--- GIVEN MATERIAL Enclosed Below ---
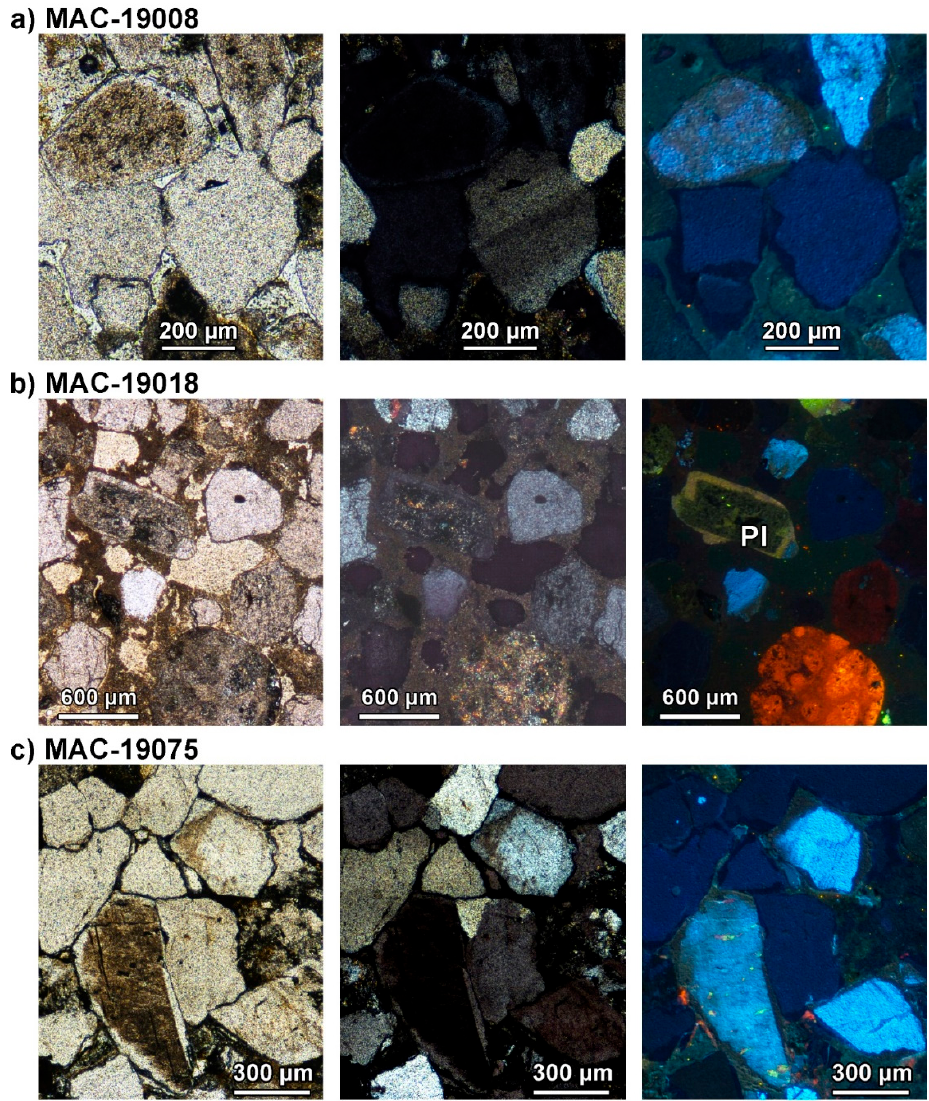
Figure 9. Petrographic images of the sampled sculptures from Barcino including PPL (left), XPL (middle), and CL (right) micrographs of the same areas. ( a ) sample of MAC-19008 togatus, exhibiting typical features of Montjuïc sandstone (K-feldspar and quartz clasts with authigenic overgrowths). ( b ) sample of MAC-19018 feminine sculpture, exhibiting micrite-size cement, plagioclase (Pl) and a carbonatic intraclast made of pellets (orange in CL mode). ( c ) Sample of MAC-19008 togatus, exhibiting typical features of Montjuïc sandstone.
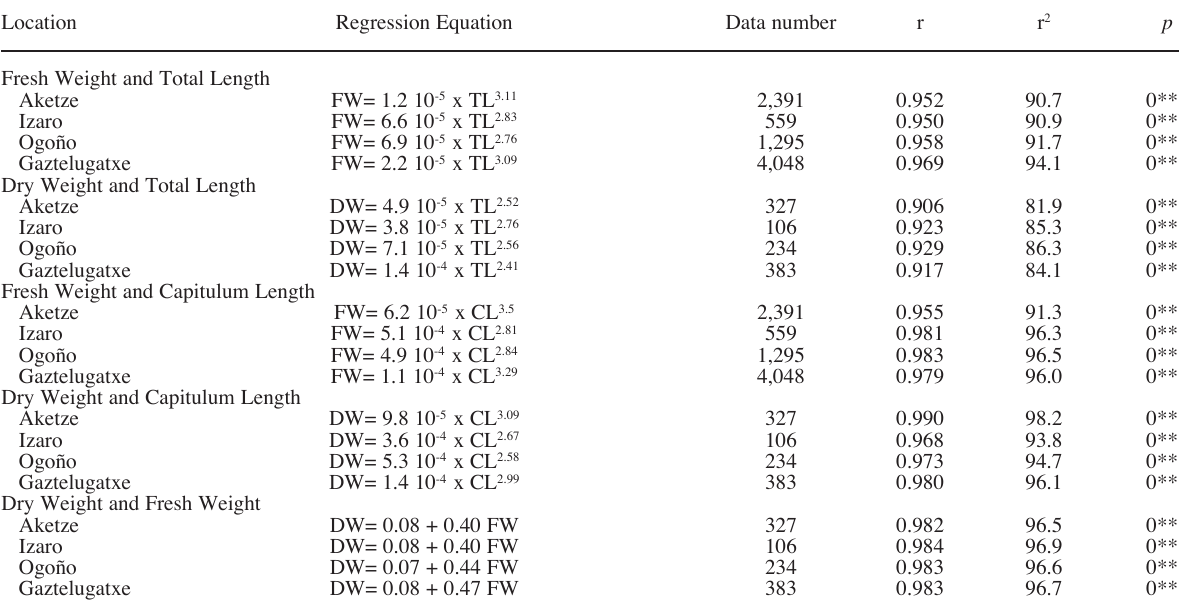
T ABLE 3. – Allometric relationships for each of the locations. Key: FW=fresh weight; DW=dry weight; TL=total length; CL=capitulum length; r=correlation; r 2 = explained variability (%); p -significance; and *** significant correlation, at p <0.001. Location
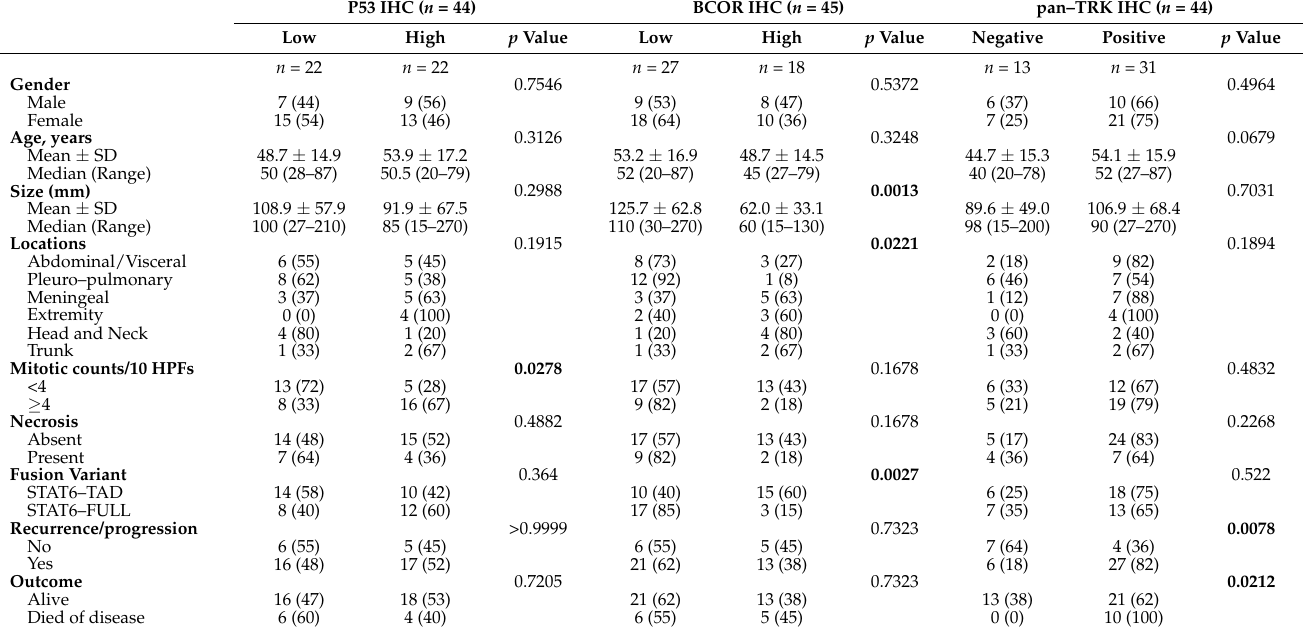
Table 3. Associations of IHC markers with clinicopathological parameters and gene fusion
--- End of Enclosed GIVEN MATERIAL ---
*TASK TO CARRY OUT:* Restate every line above exactly, omitting images.

*RESULT:*
Figure 9. Petrographic images of the sampled sculptures from Barcino including PPL (left), XPL (middle), and CL (right) micrographs of the same areas. ( a ) sample of MAC-19008 togatus, exhibiting typical features of Montjuïc sandstone (K-feldspar and quartz clasts with authigenic overgrowths). ( b ) sample of MAC-19018 feminine sculpture, exhibiting micrite-size cement, plagioclase (Pl) and a carbonatic intraclast made of pellets (orange in CL mode). ( c ) Sample of MAC-19008 togatus, exhibiting typical features of Montjuïc sandstone.
T ABLE 3. – Allometric relationships for each of the locations. Key: FW=fresh weight; DW=dry weight; TL=total length; CL=capitulum length; r=correlation; r 2 = explained variability (%); p -significance; and *** significant correlation, at p <0.001. Location
Table 3. Associations of IHC markers with clinicopathological parameters and gene fusion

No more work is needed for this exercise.